The principle of 'obscurity is not security' would seem to apply to anti-spam algorithms on the scale of Google.

I suspect that Google are not claiming this law would interfere with their anti-spam efforts, simply because it wouldn't - they can't justify it.

If that was a real concern, why wouldn't they mention it, for example in this lengthy blog post? It's a good public defence for them.

The fact that they don't say it, means that I infer the opposite.


Security by obscurity replied to hacking. You don’t hack google. You’re analogizing from the completely wrong situation.

The closer analogy is stock trading. Prices move on news. If you have advance knowledge of news, you’re rich. If you learn, for example, that google will soon start favouring links from aged domains, then you buy as many aged domains as you can.

If you learn that google will devalue links from aged domains, then you have two weeks to rid your network of such links.

And if you are a spammer who gets this information from australian news insiders, then you can beat your competition by moving faster.

When the algo changes are released to everyone at once, it’s like how stock markets function: everyone learns the same thing at the same time.
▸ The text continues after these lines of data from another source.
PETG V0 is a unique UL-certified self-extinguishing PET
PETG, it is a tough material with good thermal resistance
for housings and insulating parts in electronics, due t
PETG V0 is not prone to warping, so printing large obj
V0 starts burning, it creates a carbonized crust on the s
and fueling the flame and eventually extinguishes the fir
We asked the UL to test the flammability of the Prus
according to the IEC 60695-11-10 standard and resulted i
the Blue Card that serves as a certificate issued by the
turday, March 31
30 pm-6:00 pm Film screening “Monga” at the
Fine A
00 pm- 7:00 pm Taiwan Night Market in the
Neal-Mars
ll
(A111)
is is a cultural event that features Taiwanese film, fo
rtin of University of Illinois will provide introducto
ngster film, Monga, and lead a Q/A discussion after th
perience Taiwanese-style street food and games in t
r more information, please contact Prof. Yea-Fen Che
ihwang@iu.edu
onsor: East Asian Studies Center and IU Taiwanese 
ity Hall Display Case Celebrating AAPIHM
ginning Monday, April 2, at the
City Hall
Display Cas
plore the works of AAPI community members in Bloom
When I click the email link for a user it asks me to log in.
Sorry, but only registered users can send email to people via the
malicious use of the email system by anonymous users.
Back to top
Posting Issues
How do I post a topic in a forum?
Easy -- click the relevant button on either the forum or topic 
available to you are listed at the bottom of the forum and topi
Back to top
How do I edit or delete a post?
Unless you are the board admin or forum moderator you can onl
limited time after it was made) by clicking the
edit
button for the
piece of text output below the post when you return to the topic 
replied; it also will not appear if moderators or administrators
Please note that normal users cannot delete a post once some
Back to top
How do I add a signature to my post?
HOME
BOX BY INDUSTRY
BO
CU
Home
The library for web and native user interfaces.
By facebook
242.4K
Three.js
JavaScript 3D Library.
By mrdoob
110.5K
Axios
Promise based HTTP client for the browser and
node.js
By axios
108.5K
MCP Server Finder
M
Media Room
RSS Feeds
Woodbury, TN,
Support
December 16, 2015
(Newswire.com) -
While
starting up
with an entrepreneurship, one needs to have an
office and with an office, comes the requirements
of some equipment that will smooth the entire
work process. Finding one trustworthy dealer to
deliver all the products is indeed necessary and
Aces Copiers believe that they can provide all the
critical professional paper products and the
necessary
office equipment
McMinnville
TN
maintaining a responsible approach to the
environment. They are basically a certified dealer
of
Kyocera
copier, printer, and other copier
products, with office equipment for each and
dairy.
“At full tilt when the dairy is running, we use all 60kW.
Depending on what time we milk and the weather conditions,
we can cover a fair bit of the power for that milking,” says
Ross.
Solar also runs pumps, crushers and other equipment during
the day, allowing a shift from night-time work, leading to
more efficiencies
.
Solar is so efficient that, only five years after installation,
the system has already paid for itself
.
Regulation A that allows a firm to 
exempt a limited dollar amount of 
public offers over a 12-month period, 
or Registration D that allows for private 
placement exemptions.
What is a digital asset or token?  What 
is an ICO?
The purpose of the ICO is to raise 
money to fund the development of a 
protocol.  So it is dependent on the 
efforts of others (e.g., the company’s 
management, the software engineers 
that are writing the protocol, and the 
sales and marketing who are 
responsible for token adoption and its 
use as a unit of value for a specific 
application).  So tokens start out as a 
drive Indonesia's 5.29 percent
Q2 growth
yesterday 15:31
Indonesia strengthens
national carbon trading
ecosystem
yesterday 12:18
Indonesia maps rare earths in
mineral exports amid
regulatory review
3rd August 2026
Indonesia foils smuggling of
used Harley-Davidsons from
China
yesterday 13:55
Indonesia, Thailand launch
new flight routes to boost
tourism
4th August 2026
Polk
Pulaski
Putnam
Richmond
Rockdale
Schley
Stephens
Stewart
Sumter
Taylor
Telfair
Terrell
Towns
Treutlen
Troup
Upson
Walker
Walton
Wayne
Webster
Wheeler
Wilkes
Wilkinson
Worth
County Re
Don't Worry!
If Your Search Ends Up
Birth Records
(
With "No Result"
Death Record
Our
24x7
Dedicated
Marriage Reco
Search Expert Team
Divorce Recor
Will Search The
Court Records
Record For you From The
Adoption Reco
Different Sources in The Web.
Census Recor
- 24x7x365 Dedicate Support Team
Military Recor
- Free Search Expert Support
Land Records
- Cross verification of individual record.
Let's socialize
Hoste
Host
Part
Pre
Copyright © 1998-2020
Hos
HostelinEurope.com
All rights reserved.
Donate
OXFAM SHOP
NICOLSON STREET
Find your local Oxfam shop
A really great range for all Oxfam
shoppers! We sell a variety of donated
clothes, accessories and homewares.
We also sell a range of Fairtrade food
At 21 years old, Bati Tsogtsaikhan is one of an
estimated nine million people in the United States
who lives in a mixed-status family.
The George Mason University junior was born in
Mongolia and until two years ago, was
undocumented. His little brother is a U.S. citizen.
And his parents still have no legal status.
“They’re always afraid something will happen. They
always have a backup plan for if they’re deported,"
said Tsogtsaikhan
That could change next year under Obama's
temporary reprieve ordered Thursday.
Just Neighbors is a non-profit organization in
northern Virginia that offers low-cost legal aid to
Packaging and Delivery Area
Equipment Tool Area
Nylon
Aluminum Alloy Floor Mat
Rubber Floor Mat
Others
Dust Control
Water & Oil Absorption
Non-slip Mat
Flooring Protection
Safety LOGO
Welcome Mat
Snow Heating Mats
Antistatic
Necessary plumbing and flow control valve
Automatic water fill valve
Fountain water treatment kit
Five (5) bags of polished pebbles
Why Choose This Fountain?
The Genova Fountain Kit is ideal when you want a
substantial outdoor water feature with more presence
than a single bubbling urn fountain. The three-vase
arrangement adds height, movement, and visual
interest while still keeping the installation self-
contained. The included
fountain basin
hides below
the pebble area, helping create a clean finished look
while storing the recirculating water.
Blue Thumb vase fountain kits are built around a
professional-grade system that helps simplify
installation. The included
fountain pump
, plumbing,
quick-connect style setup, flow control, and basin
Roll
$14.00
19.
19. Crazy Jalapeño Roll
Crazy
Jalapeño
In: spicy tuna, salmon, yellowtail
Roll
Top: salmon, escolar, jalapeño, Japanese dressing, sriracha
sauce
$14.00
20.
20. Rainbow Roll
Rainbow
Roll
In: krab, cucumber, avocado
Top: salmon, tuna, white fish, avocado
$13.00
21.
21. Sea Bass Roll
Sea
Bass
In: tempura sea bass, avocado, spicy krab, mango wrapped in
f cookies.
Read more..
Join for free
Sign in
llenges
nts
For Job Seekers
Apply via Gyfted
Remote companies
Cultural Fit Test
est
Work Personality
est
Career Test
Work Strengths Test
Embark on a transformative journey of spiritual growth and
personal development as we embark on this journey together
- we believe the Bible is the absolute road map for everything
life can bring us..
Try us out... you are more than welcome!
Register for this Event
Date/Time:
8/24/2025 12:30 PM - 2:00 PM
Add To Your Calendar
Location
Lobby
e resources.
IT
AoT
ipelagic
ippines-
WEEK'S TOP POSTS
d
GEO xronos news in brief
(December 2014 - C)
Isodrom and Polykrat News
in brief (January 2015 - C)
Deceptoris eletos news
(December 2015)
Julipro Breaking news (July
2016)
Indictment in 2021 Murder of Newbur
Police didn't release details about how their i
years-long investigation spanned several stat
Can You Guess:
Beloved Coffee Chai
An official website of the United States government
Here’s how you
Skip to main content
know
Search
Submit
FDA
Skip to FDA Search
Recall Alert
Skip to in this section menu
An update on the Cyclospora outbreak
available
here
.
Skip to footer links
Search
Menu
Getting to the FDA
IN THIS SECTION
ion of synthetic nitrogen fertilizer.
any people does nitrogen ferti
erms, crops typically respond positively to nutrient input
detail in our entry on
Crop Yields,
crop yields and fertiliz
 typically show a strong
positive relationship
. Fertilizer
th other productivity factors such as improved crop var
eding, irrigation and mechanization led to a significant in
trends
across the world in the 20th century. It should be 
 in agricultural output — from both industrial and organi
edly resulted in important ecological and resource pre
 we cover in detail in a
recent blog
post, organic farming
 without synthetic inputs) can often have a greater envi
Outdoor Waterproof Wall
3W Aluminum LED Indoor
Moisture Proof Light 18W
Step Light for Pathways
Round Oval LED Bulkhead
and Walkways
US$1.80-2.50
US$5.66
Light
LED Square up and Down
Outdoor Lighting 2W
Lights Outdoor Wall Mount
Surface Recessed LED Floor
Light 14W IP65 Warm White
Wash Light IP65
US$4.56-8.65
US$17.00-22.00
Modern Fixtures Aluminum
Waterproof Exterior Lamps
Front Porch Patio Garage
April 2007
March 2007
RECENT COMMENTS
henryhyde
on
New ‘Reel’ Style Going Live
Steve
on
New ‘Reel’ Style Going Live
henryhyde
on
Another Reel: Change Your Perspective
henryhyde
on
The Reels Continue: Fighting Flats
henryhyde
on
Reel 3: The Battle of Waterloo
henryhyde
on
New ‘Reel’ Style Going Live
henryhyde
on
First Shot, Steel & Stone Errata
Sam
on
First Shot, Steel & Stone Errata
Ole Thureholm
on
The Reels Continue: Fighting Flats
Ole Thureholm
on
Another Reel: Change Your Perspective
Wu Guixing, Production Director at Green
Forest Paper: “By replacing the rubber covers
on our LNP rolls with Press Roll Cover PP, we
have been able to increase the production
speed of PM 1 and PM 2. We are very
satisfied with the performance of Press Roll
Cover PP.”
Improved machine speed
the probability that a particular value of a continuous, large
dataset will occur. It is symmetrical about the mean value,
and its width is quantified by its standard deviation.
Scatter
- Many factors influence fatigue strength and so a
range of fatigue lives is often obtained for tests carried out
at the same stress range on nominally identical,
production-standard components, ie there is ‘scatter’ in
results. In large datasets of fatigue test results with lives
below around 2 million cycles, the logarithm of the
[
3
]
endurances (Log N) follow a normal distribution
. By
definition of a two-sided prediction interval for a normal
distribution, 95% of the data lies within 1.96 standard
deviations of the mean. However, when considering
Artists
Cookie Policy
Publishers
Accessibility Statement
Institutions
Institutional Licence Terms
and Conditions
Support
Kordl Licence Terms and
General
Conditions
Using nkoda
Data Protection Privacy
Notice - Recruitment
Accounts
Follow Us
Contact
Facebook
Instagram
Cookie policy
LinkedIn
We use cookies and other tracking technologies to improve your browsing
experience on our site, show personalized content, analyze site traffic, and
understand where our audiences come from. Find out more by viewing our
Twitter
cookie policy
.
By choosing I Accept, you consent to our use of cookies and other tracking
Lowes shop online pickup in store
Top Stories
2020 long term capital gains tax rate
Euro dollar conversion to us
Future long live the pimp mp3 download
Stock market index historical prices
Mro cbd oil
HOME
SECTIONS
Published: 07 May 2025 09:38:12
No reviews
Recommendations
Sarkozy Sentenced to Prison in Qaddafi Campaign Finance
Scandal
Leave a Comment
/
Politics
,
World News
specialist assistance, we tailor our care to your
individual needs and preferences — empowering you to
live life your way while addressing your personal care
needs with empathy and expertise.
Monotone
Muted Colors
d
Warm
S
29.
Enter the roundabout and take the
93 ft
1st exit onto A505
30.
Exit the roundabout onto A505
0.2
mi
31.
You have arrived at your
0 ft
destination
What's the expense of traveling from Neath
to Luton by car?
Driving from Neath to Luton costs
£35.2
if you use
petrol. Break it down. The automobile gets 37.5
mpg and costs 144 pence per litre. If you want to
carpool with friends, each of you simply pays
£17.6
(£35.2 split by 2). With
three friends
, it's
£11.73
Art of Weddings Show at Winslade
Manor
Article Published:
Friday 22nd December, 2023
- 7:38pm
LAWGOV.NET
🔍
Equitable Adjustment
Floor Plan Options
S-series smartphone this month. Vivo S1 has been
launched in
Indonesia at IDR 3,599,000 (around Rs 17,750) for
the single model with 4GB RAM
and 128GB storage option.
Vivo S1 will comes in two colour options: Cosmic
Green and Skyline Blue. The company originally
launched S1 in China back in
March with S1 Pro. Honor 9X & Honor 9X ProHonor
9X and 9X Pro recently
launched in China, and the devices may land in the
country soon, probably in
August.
As for why they don’t mention it, perhaps it is too complex to explain in what is clearly a complex topic. Most people who don’t build websites have no idea of the cat and mouse that goes on with seo.

Are you seriously denying that spammers game search engines and try to keep up with algorithms? Look up the black hat seo industry.

It’s on par with denying programmers use keyboards or something. You’re trying to deny a fundamental fact of reality.

Or watch some of Matt Cutt’s videos. He was the public face of googles rules and algorithm changes. His role? Head of webspam

https://en.m.wikipedia.org/wiki/Matt_Cutts


> Security by obscurity replied to hacking

Considering that Wikipedia dates the concept and its rejection back to 1851, you have understood it wrong.


....I wasn’t saying security by obscurity only applies to computers. I was saying it’s not the right concept for webspam.

Once an algo change is put into practice, it’s fairly easy for the seo industry to see what it is. It is no longer obscure!

But if you have advance notice of a change, you can react in advance, much like you can trade in advance of stock price moves if you have insider information.


Neither stock pricing or search rankings should be seems as a game. Your perspective is adversarial. Please, for the sake of humanity, let's try to be more ambitious than this.

Stock pricing should, in its core, be about valuing an asset.

Search rankings should, in its core, be about providing most relevant material to a query.


People absolutely are adversarial in these situations. Google rankings are valuable, so people try to game them, and google tries to fend them off with algorithm changes.

You can’t wave a wand to stop that. I’m describing the world as it is, not advocating how it ought to be.